Wexfordman spearheads immigrant teacher project
A Taghmon man is spearheading a new ground-breaking project designed to create more diversity in Irish schools by providing teachers from other countries with additional training to help them obtain jobs.
Dr. Rory McDaid of the Marino Institute of Education in Dublin has developed a new bridging programme along with his colleague Dr. Emer Nowlan, from which the first students graduated last week.
A total of 34 teachers from 17 different countries including two teachers from the UK based in Wexford, graduated from the Migrant Teacher Project at a ceremony in the Marina Institute which attended by the Minister for Education and Skills, Joe McHugh.

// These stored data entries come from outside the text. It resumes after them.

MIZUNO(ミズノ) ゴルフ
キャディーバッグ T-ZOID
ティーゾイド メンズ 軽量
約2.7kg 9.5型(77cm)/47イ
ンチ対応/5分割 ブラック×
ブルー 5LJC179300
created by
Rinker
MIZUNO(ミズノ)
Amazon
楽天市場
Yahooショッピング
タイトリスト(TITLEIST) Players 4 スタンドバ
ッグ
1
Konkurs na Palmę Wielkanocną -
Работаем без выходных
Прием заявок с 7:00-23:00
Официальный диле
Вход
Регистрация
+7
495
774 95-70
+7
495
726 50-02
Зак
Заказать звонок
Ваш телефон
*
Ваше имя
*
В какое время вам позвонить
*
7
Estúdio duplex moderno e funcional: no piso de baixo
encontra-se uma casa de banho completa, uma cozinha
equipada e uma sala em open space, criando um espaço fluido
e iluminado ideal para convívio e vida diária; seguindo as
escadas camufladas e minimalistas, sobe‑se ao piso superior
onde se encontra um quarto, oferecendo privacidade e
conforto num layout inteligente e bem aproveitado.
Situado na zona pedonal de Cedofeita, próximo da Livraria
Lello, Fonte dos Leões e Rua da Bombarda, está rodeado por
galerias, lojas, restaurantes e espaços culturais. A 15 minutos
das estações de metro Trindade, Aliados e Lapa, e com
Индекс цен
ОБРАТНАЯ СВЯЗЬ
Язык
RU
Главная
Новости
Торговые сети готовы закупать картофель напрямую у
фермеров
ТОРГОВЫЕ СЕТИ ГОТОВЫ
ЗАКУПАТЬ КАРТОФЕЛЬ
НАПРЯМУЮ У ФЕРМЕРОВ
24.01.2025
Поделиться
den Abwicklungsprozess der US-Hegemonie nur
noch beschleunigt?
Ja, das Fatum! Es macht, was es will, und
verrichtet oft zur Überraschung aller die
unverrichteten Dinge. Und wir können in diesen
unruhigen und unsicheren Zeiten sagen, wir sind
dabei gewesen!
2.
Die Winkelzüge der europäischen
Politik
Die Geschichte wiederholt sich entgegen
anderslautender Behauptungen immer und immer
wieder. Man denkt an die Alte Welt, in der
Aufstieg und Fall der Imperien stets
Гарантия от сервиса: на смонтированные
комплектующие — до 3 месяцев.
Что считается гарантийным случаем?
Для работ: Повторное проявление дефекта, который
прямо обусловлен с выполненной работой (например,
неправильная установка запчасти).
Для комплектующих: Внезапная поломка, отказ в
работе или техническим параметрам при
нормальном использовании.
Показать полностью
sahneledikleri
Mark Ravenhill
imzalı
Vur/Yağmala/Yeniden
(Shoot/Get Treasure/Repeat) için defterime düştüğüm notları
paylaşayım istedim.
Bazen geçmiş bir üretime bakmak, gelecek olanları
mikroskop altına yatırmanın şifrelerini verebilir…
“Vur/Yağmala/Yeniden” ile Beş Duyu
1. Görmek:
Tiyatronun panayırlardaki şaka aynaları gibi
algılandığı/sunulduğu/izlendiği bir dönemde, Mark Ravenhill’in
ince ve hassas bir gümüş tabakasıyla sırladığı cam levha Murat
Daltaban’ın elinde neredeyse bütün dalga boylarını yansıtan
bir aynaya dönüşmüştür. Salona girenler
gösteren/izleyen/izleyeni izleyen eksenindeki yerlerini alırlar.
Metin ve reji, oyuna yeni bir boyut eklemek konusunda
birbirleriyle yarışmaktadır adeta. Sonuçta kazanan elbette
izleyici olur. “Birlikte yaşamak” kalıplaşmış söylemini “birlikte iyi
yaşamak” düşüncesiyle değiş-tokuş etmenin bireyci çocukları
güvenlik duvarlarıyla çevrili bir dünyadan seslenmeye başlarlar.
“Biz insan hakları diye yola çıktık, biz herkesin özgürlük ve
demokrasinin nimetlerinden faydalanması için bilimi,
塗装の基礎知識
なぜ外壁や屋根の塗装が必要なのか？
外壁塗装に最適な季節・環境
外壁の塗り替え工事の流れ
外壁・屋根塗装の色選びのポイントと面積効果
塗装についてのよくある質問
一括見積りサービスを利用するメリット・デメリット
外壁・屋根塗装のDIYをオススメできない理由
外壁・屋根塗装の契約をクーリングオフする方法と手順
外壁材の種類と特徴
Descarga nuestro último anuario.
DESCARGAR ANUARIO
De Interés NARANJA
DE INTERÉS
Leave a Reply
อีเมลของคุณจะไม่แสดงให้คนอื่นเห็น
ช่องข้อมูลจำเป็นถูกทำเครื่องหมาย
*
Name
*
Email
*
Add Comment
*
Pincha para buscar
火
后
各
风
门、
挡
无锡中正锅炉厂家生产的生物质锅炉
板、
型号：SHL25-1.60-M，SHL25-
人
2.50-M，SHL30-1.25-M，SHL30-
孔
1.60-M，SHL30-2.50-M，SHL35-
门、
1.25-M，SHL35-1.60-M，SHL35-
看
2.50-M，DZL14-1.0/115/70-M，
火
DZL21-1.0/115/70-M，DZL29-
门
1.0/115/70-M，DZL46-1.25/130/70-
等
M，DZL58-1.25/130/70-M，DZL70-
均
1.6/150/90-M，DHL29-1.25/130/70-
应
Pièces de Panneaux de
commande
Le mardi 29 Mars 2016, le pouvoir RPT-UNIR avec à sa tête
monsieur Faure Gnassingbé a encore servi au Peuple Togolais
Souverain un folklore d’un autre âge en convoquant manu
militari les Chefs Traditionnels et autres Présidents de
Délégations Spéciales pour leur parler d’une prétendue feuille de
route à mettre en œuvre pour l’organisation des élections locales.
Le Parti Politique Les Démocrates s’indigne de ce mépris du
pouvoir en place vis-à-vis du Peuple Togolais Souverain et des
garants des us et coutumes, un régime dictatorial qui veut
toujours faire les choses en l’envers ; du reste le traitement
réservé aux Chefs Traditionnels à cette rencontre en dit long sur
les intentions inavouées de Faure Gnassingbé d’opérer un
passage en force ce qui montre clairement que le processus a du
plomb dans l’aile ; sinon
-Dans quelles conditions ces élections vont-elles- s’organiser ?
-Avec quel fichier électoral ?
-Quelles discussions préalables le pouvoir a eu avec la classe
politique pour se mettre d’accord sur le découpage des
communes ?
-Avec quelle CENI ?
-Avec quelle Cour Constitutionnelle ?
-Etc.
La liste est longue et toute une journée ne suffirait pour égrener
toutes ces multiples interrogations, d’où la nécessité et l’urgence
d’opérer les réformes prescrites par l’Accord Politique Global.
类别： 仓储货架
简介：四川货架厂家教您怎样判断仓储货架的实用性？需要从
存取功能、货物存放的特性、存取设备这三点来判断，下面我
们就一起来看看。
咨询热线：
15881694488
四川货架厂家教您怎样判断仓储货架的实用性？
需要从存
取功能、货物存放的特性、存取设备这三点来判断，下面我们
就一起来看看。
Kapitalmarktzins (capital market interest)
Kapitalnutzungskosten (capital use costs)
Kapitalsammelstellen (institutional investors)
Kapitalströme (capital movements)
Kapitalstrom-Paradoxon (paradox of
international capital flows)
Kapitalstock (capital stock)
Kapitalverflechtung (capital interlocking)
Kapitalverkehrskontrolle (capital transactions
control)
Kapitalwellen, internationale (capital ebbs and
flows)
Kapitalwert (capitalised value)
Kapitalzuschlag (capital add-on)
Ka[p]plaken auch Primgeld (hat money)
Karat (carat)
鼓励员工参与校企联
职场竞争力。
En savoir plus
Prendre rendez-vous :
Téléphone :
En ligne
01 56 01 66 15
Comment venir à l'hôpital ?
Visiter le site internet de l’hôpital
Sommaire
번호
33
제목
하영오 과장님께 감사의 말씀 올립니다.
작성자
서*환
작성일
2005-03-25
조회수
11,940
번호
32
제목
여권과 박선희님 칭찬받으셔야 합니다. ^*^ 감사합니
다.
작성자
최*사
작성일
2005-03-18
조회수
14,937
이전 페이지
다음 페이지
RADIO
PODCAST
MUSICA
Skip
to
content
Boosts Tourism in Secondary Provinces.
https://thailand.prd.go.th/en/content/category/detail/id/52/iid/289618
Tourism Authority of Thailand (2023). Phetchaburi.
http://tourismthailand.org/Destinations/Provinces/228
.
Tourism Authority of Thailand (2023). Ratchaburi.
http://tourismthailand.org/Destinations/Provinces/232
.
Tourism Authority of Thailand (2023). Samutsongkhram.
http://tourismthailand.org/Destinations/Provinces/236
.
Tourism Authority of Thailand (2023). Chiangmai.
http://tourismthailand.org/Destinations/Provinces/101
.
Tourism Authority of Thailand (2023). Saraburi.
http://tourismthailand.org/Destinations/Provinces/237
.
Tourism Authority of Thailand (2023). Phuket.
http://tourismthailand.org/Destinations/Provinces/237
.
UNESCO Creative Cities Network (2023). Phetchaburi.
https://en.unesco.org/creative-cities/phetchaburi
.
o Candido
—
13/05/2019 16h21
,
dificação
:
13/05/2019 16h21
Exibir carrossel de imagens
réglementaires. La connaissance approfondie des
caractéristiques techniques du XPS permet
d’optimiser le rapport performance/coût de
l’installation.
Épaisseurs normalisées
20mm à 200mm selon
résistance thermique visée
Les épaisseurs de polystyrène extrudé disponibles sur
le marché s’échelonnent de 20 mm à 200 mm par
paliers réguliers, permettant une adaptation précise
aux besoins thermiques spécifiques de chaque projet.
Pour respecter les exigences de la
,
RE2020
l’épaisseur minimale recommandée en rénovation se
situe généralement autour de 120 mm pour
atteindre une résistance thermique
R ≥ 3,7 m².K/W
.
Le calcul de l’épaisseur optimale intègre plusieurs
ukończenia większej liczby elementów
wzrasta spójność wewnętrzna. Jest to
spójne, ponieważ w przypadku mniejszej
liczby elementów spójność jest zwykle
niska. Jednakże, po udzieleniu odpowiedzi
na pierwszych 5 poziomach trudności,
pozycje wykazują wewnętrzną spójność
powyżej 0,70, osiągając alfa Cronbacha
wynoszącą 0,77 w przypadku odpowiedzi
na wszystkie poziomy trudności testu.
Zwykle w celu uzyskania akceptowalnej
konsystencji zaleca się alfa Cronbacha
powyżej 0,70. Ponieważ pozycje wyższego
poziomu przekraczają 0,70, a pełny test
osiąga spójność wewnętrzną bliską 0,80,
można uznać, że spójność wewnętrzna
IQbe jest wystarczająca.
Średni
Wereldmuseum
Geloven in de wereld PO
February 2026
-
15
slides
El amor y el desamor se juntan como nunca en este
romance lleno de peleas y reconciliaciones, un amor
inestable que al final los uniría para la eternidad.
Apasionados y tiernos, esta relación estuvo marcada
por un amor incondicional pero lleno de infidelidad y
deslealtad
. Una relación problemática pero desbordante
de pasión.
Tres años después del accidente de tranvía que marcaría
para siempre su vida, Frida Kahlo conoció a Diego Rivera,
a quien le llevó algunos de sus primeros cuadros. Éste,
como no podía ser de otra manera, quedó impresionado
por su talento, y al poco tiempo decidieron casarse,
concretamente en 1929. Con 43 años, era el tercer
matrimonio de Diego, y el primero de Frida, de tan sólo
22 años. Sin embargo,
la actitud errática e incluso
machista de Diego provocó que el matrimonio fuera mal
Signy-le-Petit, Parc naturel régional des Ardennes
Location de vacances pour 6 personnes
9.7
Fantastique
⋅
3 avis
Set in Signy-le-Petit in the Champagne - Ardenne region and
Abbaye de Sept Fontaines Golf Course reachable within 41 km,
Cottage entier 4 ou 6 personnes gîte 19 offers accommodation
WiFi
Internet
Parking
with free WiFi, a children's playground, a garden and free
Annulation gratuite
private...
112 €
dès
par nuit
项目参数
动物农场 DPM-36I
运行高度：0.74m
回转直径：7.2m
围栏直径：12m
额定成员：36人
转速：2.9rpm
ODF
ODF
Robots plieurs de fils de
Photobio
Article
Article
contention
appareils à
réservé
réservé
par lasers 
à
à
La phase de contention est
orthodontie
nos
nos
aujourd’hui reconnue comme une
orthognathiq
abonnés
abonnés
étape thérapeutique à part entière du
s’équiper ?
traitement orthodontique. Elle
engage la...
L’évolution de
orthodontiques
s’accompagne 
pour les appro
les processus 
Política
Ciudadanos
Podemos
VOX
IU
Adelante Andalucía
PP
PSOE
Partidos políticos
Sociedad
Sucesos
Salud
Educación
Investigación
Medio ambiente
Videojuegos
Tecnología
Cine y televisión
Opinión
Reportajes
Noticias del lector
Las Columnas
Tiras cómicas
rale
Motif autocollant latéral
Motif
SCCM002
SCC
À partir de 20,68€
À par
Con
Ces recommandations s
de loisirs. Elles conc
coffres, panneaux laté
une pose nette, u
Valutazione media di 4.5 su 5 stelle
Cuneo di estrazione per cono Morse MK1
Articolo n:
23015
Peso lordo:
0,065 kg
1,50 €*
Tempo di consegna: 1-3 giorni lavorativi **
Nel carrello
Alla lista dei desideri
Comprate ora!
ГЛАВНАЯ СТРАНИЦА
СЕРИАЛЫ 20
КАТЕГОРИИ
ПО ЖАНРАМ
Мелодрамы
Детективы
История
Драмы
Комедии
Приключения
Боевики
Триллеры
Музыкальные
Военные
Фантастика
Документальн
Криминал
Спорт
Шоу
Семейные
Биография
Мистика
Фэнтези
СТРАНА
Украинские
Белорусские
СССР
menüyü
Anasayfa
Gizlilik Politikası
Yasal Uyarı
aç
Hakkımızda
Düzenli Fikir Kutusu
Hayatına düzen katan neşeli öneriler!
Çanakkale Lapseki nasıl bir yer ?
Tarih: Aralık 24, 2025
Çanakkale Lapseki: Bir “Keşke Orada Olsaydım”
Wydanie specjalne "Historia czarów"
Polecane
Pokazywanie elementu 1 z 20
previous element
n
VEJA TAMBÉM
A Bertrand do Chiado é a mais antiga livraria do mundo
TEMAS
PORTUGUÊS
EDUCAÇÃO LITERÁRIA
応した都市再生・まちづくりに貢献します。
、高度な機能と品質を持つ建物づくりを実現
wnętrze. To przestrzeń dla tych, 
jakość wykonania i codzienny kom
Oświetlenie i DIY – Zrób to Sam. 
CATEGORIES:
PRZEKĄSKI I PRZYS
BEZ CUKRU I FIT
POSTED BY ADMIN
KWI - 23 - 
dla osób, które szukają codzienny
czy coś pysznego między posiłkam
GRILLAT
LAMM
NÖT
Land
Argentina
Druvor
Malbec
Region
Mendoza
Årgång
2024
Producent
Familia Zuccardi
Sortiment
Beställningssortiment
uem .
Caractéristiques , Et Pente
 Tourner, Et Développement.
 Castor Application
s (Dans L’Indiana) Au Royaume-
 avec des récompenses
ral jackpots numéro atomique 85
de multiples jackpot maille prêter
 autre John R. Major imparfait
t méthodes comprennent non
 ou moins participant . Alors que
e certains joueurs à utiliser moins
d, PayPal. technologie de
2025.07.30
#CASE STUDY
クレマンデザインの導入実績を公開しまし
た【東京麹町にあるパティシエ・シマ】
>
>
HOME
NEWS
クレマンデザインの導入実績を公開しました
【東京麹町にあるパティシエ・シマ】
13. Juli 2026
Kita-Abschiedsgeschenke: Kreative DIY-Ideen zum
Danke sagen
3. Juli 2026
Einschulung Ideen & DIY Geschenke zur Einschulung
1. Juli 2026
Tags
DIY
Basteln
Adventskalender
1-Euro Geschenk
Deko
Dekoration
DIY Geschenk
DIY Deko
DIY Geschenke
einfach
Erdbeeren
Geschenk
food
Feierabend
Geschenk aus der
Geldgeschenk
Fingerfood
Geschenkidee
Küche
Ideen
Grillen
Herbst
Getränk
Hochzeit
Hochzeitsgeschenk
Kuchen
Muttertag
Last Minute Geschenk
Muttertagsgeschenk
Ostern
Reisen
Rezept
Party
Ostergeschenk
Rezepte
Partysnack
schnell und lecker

All the participants are Immigrant Internationally Educated Teachers (IIET's) who are qualified primary or post-primary teachers in their home countries including Spain, India, Brazil, Poland, Hungary, Italy, Croatia, South Africa, USA, Zimbabwe, Eritrea, Russia, Iceland, Romania, Lithuania and Latvia.
The new programme established in 2017, was designed to provide them with additional knowledge and confidence to teach in Irish schools. Nearly half of the graduates have already ben offered employment for the coming year.
'The experience, knowledge and skills that these teachers are bringing to our education system is invaluable', said Minister McHugh.
'They are bringing a new dimension to classrooms with a diversity of perspectives and expertise that will benefit our children and our education system for many years to come.'
Minister of State with special responsibility for Equality, Immigrant and Integration, David Stanton, said that for successful integration, school staff rooms must reflect the diversity of the student population.
As part of the programme, school principals were drafted in to offer guidance on the recruitment process and provide opportunities for teachers to gain work experience in schools.
Dr. McDaid is a lecturer in the Sociology of Education and Research Methods in Marino and has a specialist interest in inter-cultural education. He is co-author of a publication called 'All Changed? Culture and Identity in Contemporary Ireland'. He said research clearly shows that there are huge benefits to having a diverse teaching population, not just for children from minority backgrounds but for all children and all schools.
The Migrant Teacher Project was established in 2017 to increase the participation of IIET's in the Irish primary and post-primary education sectors.
It is supported by the Department of Justice and Equality through the Office for the Promotion of Migrant Integration's National Funding Programme.The project provides information, advice and training to teachers who have qualified outside of Ireland, to help them to continue their profession in Irish primary and post-primary schools.